Which lines below contain the word "inspected"? Copy each one.
::: Data in this exercise :::
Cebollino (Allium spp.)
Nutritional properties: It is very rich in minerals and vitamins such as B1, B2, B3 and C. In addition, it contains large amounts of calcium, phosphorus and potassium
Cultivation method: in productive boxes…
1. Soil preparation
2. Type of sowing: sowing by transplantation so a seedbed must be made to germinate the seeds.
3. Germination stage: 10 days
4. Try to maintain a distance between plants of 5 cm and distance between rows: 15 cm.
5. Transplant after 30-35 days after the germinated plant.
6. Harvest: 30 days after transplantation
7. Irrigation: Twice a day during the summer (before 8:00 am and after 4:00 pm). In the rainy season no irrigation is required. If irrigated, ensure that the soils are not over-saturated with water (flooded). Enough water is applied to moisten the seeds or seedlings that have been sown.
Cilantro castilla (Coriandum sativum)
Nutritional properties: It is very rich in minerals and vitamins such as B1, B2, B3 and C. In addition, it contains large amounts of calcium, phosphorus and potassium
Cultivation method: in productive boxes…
:::
::: Data in this exercise :::
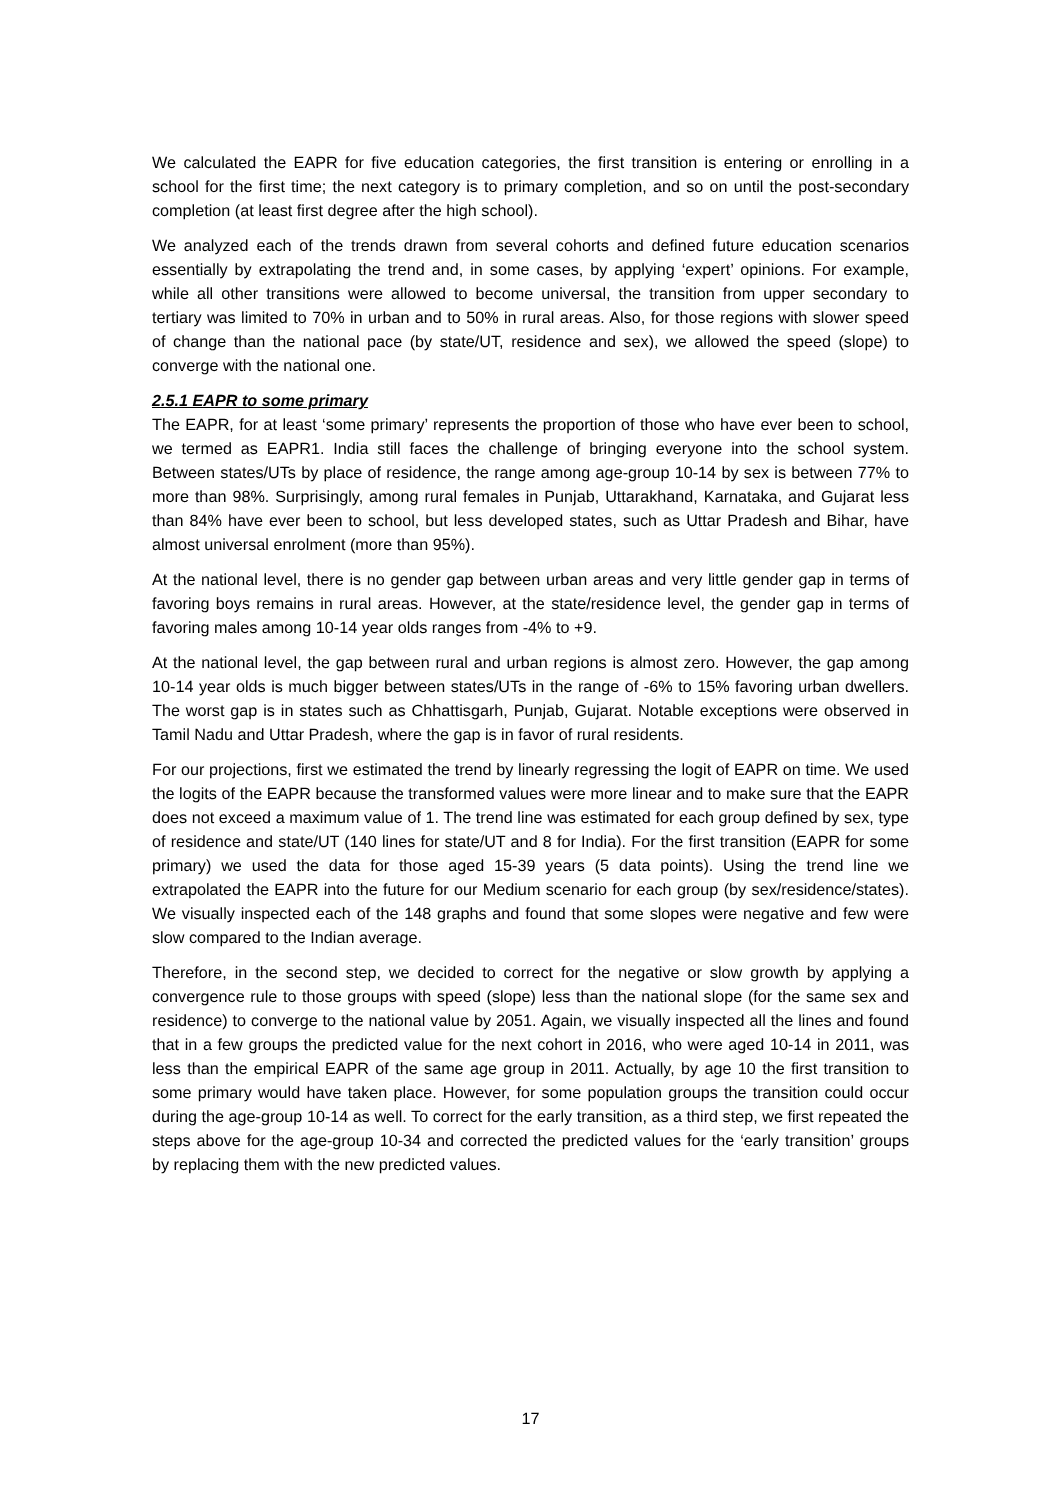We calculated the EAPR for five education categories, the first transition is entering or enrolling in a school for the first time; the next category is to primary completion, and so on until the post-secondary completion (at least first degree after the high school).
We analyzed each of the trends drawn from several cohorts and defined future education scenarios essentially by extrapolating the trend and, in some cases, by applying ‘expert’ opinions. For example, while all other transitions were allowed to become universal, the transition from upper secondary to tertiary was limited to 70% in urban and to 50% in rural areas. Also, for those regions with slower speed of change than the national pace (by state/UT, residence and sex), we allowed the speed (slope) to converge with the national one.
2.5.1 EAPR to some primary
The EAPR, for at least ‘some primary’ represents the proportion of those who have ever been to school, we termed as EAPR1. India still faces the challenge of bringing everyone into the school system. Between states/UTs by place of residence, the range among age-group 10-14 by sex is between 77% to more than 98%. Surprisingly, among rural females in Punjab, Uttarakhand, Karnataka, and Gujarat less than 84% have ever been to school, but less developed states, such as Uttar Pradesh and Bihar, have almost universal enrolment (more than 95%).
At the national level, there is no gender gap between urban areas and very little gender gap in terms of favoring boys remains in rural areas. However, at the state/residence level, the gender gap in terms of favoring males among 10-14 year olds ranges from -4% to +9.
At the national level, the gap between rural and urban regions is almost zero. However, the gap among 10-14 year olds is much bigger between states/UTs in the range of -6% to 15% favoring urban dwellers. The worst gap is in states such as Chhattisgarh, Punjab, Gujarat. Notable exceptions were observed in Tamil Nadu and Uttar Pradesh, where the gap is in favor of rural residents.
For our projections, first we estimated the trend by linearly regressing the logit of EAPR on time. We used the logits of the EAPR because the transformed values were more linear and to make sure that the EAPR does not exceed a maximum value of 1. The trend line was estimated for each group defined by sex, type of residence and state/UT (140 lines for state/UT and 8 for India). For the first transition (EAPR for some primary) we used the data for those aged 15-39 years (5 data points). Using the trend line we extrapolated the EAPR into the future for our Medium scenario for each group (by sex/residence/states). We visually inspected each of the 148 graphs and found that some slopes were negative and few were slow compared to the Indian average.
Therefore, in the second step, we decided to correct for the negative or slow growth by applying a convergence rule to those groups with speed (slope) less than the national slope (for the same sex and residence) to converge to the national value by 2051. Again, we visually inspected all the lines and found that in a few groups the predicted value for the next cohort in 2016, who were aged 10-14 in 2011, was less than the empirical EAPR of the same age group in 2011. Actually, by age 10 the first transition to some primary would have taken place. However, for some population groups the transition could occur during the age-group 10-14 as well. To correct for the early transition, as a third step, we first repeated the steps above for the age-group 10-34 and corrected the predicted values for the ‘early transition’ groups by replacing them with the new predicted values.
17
:::
## Expected answer
For our projections, first we estimated the trend by linearly regressing the logit of EAPR on time. We used the logits of the EAPR because the transformed values were more linear and to make sure that the EAPR does not exceed a maximum value of 1. The trend line was estimated for each group defined by sex, type of residence and state/UT (140 lines for state/UT and 8 for India). For the first transition (EAPR for some primary) we used the data for those aged 15-39 years (5 data points). Using the trend line we extrapolated the EAPR into the future for our Medium scenario for each group (by sex/residence/states). We visually inspected each of the 148 graphs and found that some slopes were negative and few were slow compared to the Indian average.
Therefore, in the second step, we decided to correct for the negative or slow growth by applying a convergence rule to those groups with speed (slope) less than the national slope (for the same sex and residence) to converge to the national value by 2051. Again, we visually inspected all the lines and found that in a few groups the predicted value for the next cohort in 2016, who were aged 10-14 in 2011, was less than the empirical EAPR of the same age group in 2011. Actually, by age 10 the first transition to some primary would have taken place. However, for some population groups the transition could occur during the age-group 10-14 as well. To correct for the early transition, as a third step, we first repeated the steps above for the age-group 10-34 and corrected the predicted values for the ‘early transition’ groups by replacing them with the new predicted values.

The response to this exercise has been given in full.